This paper offers a timely and comprehensive overview of assistive image recognition technologies (IRTs), focusing on the inclusion of blind or low vision (BLV) users. It contextualizes the topic within broader digital inclusion goals, referencing United Nations (UN) Sustainable Development Goals (SDGs)--notably SDG 9--and ISO standards on accessible technology, such as braille displays and audio output.
Section 2 maps the features of 21 IRTs (for example, Seeing AI, Envision, Supersense), highlighting object recognition, text reading, currency detection, and auditory feedback. Table 1 details tool coverage, while platforms like Be My Eyes--integrated with GPT-4V--stand out for their community-driven approach. The paper emphasizes AI-powered multimodal systems (for example, OpenAI’s GPT-4V) that enable text-to-speech, spoken commands, and contextual feedback.
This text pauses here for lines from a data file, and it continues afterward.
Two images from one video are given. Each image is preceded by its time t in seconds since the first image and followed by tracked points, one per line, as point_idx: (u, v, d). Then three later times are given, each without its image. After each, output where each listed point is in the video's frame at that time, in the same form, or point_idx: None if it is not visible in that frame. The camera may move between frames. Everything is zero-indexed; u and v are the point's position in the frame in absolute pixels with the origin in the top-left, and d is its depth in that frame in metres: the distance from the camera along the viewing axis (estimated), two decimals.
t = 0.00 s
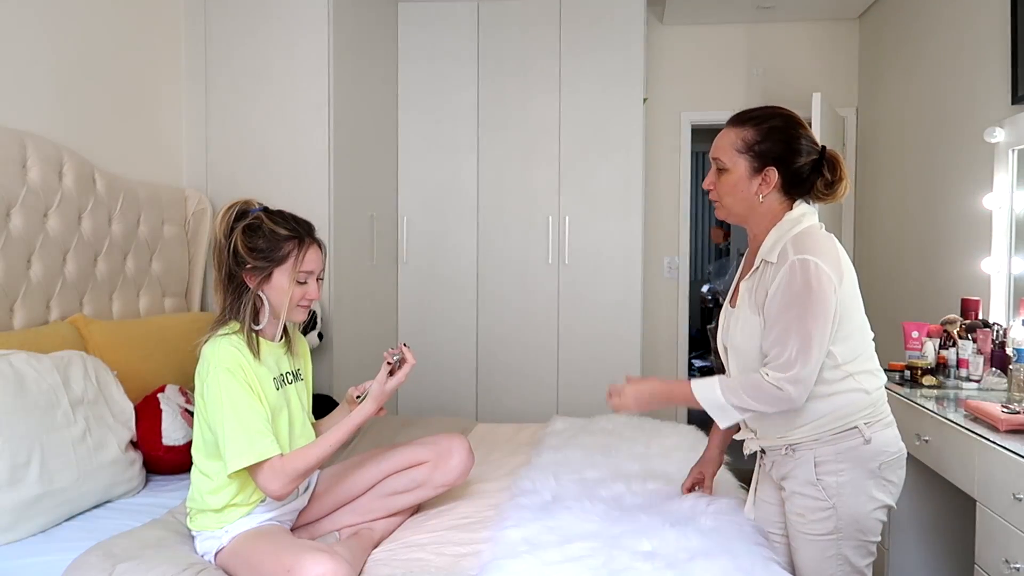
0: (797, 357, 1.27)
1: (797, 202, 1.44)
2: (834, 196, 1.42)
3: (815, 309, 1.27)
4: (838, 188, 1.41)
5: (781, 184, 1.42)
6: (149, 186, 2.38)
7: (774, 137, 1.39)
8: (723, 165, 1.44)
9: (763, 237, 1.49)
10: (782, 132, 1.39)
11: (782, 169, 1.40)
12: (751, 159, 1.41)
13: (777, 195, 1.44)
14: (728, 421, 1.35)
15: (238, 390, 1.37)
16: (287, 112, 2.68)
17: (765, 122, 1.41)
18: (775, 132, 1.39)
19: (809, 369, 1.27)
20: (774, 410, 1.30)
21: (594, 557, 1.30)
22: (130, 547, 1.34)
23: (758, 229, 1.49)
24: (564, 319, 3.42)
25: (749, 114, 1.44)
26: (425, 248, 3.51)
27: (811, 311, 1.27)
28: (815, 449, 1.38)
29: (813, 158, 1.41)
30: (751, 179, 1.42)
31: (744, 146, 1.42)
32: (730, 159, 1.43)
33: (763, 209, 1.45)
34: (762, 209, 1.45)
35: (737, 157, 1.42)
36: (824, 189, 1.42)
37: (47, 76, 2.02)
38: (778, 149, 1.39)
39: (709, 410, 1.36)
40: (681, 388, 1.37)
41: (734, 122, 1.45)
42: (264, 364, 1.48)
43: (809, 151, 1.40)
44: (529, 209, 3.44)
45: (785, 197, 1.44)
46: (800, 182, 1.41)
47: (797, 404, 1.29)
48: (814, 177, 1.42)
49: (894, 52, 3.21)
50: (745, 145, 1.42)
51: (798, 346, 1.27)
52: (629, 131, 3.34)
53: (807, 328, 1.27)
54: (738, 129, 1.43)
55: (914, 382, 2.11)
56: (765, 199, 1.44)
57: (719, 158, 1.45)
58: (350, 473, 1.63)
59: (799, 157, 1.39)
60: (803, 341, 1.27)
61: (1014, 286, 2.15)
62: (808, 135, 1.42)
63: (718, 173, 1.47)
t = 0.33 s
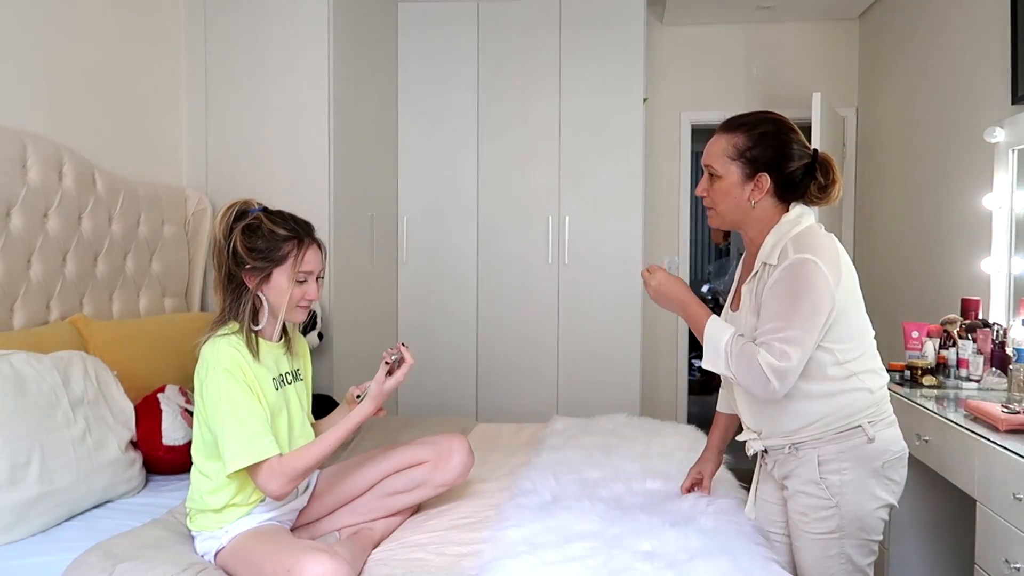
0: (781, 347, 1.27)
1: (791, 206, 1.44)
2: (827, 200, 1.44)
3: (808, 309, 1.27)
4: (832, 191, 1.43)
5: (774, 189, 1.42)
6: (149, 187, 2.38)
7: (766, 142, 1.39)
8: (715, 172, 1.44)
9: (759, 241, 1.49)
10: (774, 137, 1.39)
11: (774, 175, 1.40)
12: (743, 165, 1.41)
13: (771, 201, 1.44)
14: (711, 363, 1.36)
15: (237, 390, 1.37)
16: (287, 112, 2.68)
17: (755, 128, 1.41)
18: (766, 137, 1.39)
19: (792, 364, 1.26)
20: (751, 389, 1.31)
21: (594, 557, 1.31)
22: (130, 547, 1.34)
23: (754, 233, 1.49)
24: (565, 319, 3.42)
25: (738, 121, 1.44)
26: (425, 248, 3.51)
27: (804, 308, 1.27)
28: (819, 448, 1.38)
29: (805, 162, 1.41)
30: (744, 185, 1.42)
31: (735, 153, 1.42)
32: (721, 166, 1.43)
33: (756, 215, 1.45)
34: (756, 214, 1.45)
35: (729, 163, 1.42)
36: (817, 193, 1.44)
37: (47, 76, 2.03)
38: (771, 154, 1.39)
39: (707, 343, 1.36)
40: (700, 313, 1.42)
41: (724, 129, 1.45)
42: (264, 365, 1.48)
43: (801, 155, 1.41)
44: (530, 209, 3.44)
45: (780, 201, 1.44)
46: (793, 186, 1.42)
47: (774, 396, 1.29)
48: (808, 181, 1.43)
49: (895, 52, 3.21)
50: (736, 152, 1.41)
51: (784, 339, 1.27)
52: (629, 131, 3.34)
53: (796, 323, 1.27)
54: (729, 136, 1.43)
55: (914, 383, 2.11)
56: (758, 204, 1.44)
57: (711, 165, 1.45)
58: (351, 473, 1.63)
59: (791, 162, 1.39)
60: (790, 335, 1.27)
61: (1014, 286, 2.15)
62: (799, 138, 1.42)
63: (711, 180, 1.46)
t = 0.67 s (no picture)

The paper discusses preprocessing (for example, contrast enhancement and noise reduction) and deep learning models--You Only Look Once (YOLO), convolutional neural networks (CNNs), long short-term memory (LSTM), and recurrent neural networks (RNNs)--for real-time object detection. Mobile apps use OpenCV, Ultralytics, and pyttsx3 to convert visual data into speech [1]. Others integrate VGG16 with gated recurrent units (GRUs)/LSTM for caption generation [2], or propose edge-AI solutions with low-cost hardware like Intel’s Myriad X and advanced driver assistance systems (ADAS) [3].
Section 3 presents survey data from ten BLV participants, exploring usability, satisfaction, and areas needing improvement (for example, multilingual support, high costs, and software stability). ISO ergonomics principles are considered in relation to user-centered human–computer interaction (HCI).
Overall, this is a well-researched, technically sound, and interdisciplinary contribution to accessible computing.